Paul Signac
Frau mit Sonnenschirm

Frau mit Sonnenschirm (Opus 243, Bildnis)
Paul Signac (1863-1935)
Frau mit Sonnenschirm (Opus 243, Bildnis)
1893
Öl auf Leinwand
H. 81; B. 65 cm
© RMN-Grand Palais (Musée d'Orsay) / Michèle Bellot

Femme à l'ombrelle (Opus 243, Effigie) [Frau mit Sonnenschirm (Opus 243, Bildnis)]


Das Gemälde Frau mit Sonnenschirm stellt Berthe Roblès dar (1862-1942), eine entfernte Kusine von Camille Pissarro, die Paul Signac Anfang der 1880er Jahre kennen gelernt hatte, als er im Kabarett Le Chat Noir verkehrte. Zu diesem Zeitpunkt tritt sie in das Leben des Malers ein und wird einige Monate vor Entstehung dieses Gemäldes - am 7. November 1892 - seine Frau.

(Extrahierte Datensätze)
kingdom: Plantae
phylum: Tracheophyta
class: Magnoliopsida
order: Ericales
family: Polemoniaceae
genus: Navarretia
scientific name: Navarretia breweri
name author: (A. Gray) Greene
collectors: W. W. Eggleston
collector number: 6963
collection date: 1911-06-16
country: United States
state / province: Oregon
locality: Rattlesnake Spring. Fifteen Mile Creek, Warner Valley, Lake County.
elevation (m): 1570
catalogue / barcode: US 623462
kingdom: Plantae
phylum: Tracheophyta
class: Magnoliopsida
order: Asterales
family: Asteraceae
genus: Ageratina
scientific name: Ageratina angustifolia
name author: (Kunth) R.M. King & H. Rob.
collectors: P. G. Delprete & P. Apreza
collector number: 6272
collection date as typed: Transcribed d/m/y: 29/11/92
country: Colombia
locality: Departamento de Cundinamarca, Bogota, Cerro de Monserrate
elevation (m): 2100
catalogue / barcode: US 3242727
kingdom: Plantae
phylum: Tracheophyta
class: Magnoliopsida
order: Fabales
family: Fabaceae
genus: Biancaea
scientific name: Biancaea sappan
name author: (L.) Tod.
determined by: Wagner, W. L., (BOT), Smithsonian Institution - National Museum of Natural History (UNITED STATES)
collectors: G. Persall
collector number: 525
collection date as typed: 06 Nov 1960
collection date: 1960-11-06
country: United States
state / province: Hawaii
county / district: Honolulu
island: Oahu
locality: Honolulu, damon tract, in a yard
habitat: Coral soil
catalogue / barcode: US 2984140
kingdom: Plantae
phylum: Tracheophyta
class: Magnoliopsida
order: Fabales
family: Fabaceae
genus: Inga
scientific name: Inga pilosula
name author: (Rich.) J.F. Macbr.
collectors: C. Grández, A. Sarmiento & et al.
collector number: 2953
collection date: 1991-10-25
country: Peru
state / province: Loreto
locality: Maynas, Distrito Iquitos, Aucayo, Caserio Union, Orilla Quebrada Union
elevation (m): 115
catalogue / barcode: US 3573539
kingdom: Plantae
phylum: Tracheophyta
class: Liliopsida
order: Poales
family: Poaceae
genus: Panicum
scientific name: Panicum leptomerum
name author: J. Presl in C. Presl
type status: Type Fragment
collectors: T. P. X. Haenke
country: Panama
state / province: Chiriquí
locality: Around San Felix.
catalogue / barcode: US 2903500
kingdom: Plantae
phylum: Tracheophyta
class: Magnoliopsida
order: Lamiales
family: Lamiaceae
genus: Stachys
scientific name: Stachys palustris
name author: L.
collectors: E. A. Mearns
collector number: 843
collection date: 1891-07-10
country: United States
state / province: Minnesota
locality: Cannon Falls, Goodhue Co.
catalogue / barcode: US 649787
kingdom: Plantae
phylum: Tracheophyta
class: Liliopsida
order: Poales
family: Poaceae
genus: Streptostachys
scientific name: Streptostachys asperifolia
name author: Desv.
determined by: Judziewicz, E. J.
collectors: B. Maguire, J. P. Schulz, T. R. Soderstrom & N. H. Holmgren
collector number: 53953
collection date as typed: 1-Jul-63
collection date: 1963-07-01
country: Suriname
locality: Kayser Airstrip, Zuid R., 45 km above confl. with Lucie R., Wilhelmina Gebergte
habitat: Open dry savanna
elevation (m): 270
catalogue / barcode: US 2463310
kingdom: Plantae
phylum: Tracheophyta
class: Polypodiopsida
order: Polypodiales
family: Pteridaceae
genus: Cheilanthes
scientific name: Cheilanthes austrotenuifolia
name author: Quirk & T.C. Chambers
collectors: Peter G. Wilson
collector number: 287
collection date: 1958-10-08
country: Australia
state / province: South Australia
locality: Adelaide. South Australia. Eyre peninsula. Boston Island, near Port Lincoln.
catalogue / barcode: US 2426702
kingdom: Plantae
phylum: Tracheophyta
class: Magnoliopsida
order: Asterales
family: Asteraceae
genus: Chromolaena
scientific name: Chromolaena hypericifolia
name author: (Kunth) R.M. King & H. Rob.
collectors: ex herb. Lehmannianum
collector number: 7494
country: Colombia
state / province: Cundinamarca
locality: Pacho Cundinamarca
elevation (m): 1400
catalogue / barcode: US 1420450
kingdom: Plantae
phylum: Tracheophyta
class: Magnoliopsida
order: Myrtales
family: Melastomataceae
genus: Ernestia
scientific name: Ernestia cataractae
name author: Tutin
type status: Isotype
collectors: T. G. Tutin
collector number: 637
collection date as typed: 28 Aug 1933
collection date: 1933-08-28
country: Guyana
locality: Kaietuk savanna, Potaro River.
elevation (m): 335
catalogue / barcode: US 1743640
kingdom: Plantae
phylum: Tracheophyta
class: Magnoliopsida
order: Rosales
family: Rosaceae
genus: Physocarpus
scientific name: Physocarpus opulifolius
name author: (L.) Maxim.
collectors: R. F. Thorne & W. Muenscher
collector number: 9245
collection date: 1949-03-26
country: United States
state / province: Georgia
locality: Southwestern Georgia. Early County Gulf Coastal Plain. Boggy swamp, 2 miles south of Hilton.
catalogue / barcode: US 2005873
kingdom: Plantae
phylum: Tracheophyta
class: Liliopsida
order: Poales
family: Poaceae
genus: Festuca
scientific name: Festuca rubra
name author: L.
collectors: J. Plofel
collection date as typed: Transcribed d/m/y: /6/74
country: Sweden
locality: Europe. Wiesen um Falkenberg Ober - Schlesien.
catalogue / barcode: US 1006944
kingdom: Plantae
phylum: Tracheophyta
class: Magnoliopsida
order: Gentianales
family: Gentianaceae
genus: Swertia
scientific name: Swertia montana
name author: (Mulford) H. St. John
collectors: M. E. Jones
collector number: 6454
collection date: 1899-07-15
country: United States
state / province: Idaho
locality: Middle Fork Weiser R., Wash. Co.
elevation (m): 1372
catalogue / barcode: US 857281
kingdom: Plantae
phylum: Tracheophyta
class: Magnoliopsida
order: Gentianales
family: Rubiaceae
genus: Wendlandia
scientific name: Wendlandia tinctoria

▸ **ZU BEARBEITENDE AUFGABE**:
Bearbeiten Sie im vorliegenden Text den Abschnitt, der mit den Worten „Femme à l'ombrelle“ beginnt und mit „- seine Frau.“ endet, und geben Sie ihn wieder, wobei „Kusine“ durch „Cousine“ ersetzt wird. Die Zeilen spielen hierfür keine Rolle.

▸ **SCHRIFTLICHE ANTWORT**:
Femme à l'ombrelle (Opus 243, Effigie) [Frau mit Sonnenschirm (Opus 243, Bildnis)]


Das Gemälde Frau mit Sonnenschirm stellt Berthe Roblès dar (1862-1942), eine entfernte Cousine von Camille Pissarro, die Paul Signac Anfang der 1880er Jahre kennen gelernt hatte, als er im Kabarett Le Chat Noir verkehrte. Zu diesem Zeitpunkt tritt sie in das Leben des Malers ein und wird einige Monate vor Entstehung dieses Gemäldes - am 7. November 1892 - seine Frau.